Related Work & Insights¶
- Relationship with BizBench: FinanceReasoning re-annotates and extends BizBench, establishing more rigorous evaluation criteria.
- Difference from general reasoning benchmarks (GSM8K, MATH): Emphasizes domain-specific knowledge application and numerical precision.
- Inspiration: The collaborative hybrid model of Reasoner + Programmer is worth promoting to other domains (e.g., physics, engineering computation).
Supplementary Analysis¶
- The average number of operators in Easy/Medium/Hard is 1.77, 3.79, and 10.12 respectively, and the lines of code are 3.13, 4.27, and 9.49, demonstrating a well-designed difficulty gradient.
- The function library features an average of 2.85 operators and 2.64 parameters per function, covering 1,864 financial concepts.
- The annotation team, consisting of 8 interdisciplinary graduate students and 2 CFA-certified experts, represents a high standard of quality; the entire annotation process took three months.
- The complete dataset and the entire financial function library have been open-sourced, making a significant contribution to the community.
- Difficulty distribution comparisons show that the proportion of medium and hard questions in FinanceReasoning is much higher than in existing datasets.
Rating¶
- Novelty: ⭐⭐⭐⭐ The threefold strategy of re-annotation + function library + hard questions is novel, though the overall work remains a benchmark engineering project.
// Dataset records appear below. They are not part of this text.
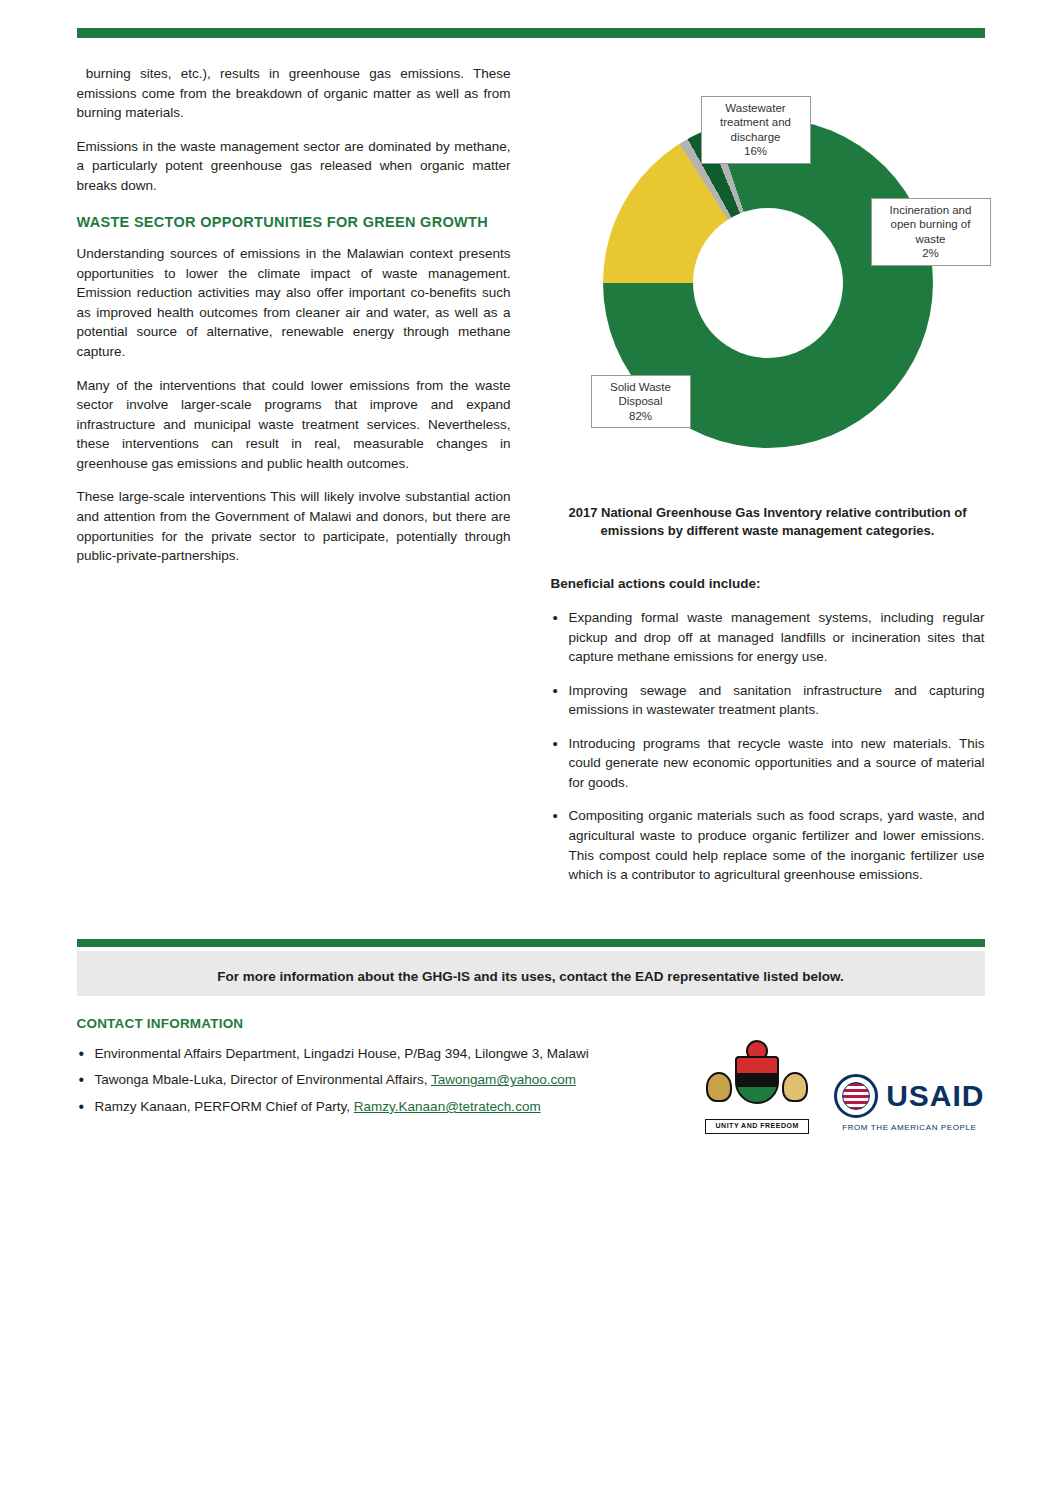burning sites, etc.), results in greenhouse gas emissions. These emissions come from the breakdown of organic matter as well as from burning materials.
Emissions in the waste management sector are dominated by methane, a particularly potent greenhouse gas released when organic matter breaks down.
Waste Sector Opportunities for Green Growth
Understanding sources of emissions in the Malawian context presents opportunities to lower the climate impact of waste management. Emission reduction activities may also offer important co-benefits such as improved health outcomes from cleaner air and water, as well as a potential source of alternative, renewable energy through methane capture.
Many of the interventions that could lower emissions from the waste sector involve larger-scale programs that improve and expand infrastructure and municipal waste treatment services. Nevertheless, these interventions can result in real, measurable changes in greenhouse gas emissions and public health outcomes.
These large-scale interventions This will likely involve substantial action and attention from the Government of Malawi and donors, but there are opportunities for the private sector to participate, potentially through public-private-partnerships.
Wastewater treatment and discharge
16%
Incineration and open burning of waste
2%
Solid Waste Disposal
82%
2017 National Greenhouse Gas Inventory relative contribution of emissions by different waste management categories.
Beneficial actions could include:
Expanding formal waste management systems, including regular pickup and drop off at managed landfills or incineration sites that capture methane emissions for energy use.
Improving sewage and sanitation infrastructure and capturing emissions in wastewater treatment plants.
Introducing programs that recycle waste into new materials. This could generate new economic opportunities and a source of material for goods.
Compositing organic materials such as food scraps, yard waste, and agricultural waste to produce organic fertilizer and lower emissions. This compost could help replace some of the inorganic fertilizer use which is a contributor to agricultural greenhouse emissions.
For more information about the GHG-IS and its uses, contact the EAD representative listed below.
CONTACT INFORMATION
Environmental Affairs Department, Lingadzi House, P/Bag 394, Lilongwe 3, Malawi
Tawonga Mbale-Luka, Director of Environmental Affairs, Tawongam@yahoo.com
Ramzy Kanaan, PERFORM Chief of Party, Ramzy.Kanaan@tetratech.com
UNITY AND FREEDOM
USAID
From the American People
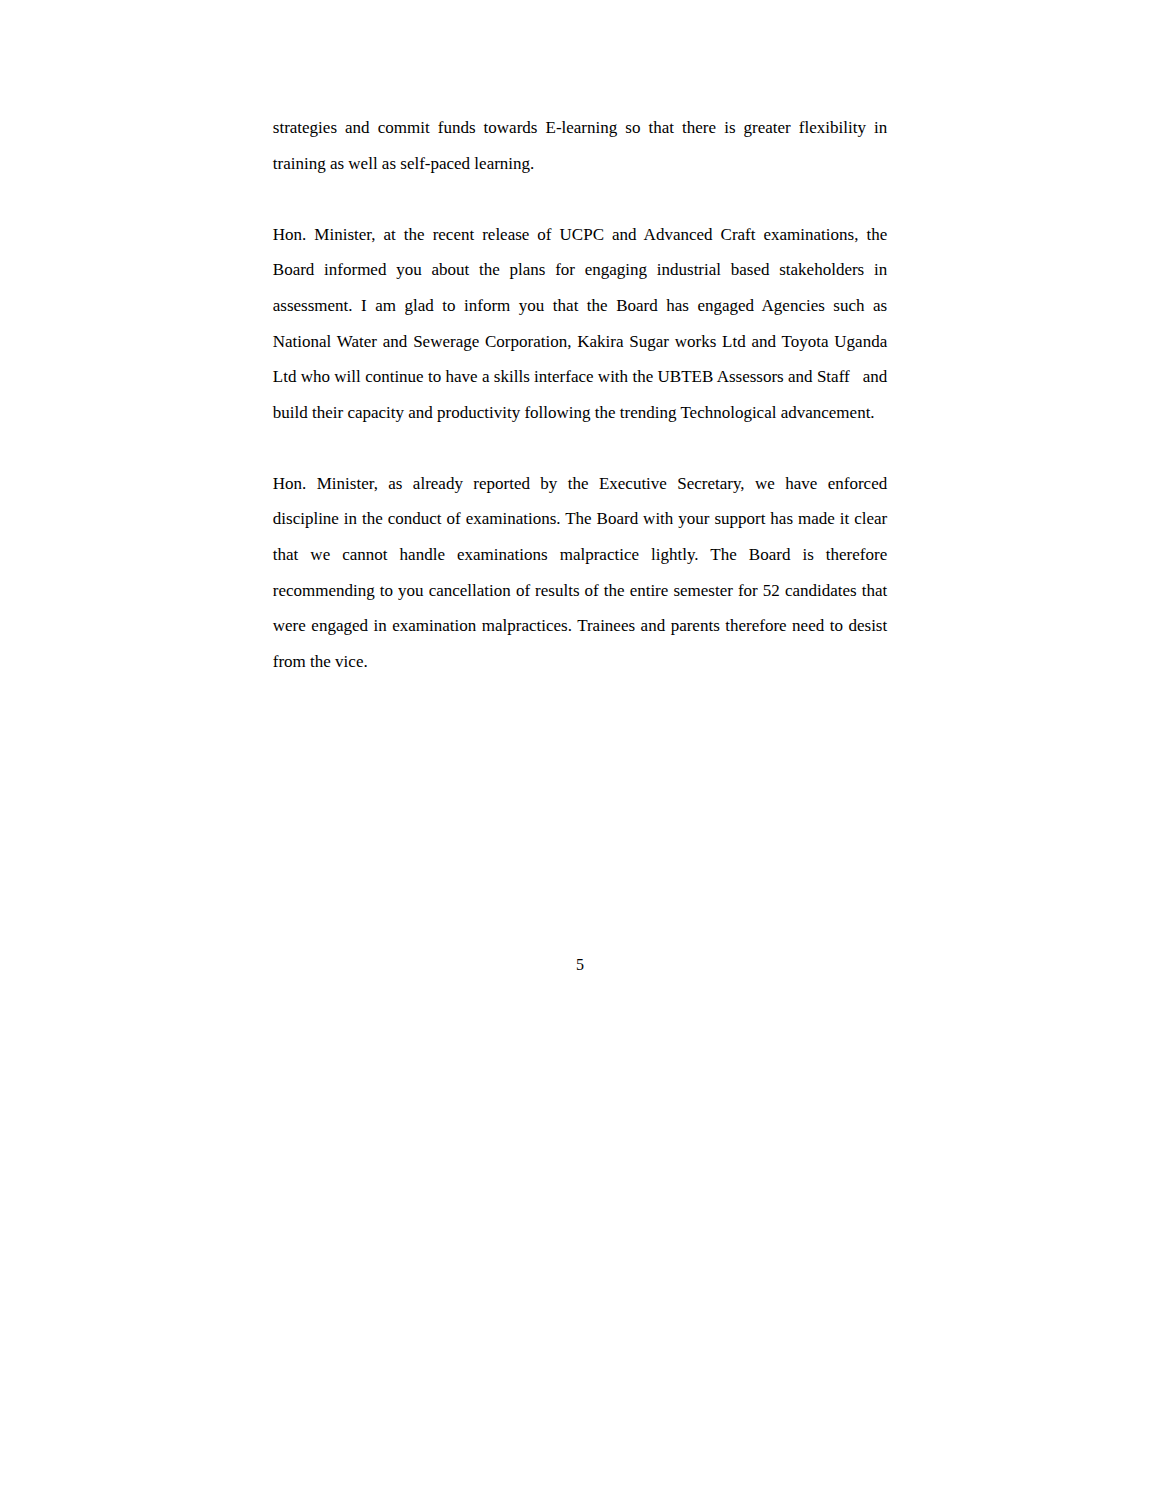strategies and commit funds towards E-learning so that there is greater flexibility in training as well as self-paced learning.
Hon. Minister, at the recent release of UCPC and Advanced Craft examinations, the Board informed you about the plans for engaging industrial based stakeholders in assessment. I am glad to inform you that the Board has engaged Agencies such as National Water and Sewerage Corporation, Kakira Sugar works Ltd and Toyota Uganda Ltd who will continue to have a skills interface with the UBTEB Assessors and Staff and build their capacity and productivity following the trending Technological advancement.
Hon. Minister, as already reported by the Executive Secretary, we have enforced discipline in the conduct of examinations. The Board with your support has made it clear that we cannot handle examinations malpractice lightly. The Board is therefore recommending to you cancellation of results of the entire semester for 52 candidates that were engaged in examination malpractices. Trainees and parents therefore need to desist from the vice.
5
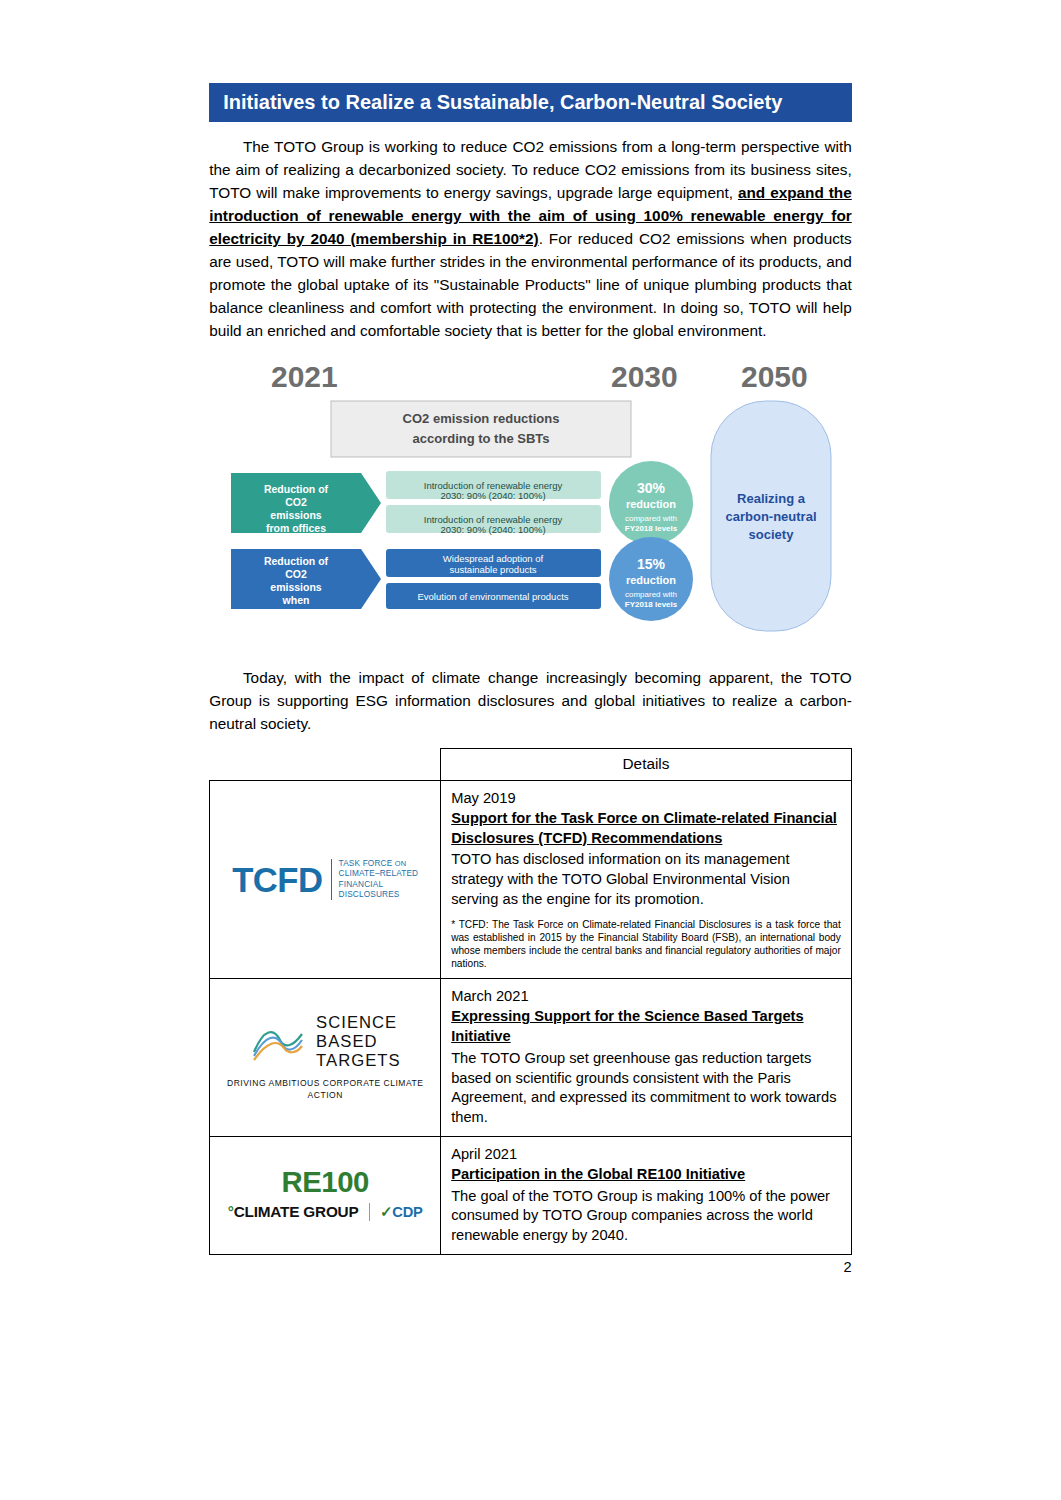Initiatives to Realize a Sustainable, Carbon-Neutral Society
The TOTO Group is working to reduce CO2 emissions from a long-term perspective with the aim of realizing a decarbonized society. To reduce CO2 emissions from its business sites, TOTO will make improvements to energy savings, upgrade large equipment, and expand the introduction of renewable energy with the aim of using 100% renewable energy for electricity by 2040 (membership in RE100*2). For reduced CO2 emissions when products are used, TOTO will make further strides in the environmental performance of its products, and promote the global uptake of its "Sustainable Products" line of unique plumbing products that balance cleanliness and comfort with protecting the environment. In doing so, TOTO will help build an enriched and comfortable society that is better for the global environment.
2021 2030 2050 CO2 emission reductions according to the SBTs Reduction of CO2 emissions from offices Introduction of renewable energy 2030: 90% (2040: 100%) Introduction of renewable energy 2030: 90% (2040: 100%) 30% reduction compared with FY2018 levels Reduction of CO2 emissions when products are used Widespread adoption of sustainable products Evolution of environmental products 15% reduction compared with FY2018 levels Realizing a carbon-neutral society
Today, with the impact of climate change increasingly becoming apparent, the TOTO Group is supporting ESG information disclosures and global initiatives to realize a carbon-neutral society.
| | Details |
| --- | --- |
| TCFD TASK FORCE ON CLIMATE–RELATED FINANCIAL DISCLOSURES | May 2019 Support for the Task Force on Climate-related Financial Disclosures (TCFD) Recommendations TOTO has disclosed information on its management strategy with the TOTO Global Environmental Vision serving as the engine for its promotion. * TCFD: The Task Force on Climate-related Financial Disclosures is a task force that was established in 2015 by the Financial Stability Board (FSB), an international body whose members include the central banks and financial regulatory authorities of major nations. |
| SCIENCE BASED TARGETS DRIVING AMBITIOUS CORPORATE CLIMATE ACTION | March 2021 Expressing Support for the Science Based Targets Initiative The TOTO Group set greenhouse gas reduction targets based on scientific grounds consistent with the Paris Agreement, and expressed its commitment to work towards them. |
| RE100 ° CLIMATE GROUP ✓ CDP | April 2021 Participation in the Global RE100 Initiative The goal of the TOTO Group is making 100% of the power consumed by TOTO Group companies across the world renewable energy by 2040. |
2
- Experimental Thoroughness: ⭐⭐⭐⭐⭐ 13 models evaluated across multiple strategies; the comparative analysis of original vs. re-annotated data is highly convincing.
- Writing Quality: ⭐⭐⭐⭐ Well-structured with abundant figures and tables.
- Value: ⭐⭐⭐⭐ High-quality financial reasoning benchmark + open-sourced function library, providing a significant contribution to domain evaluation.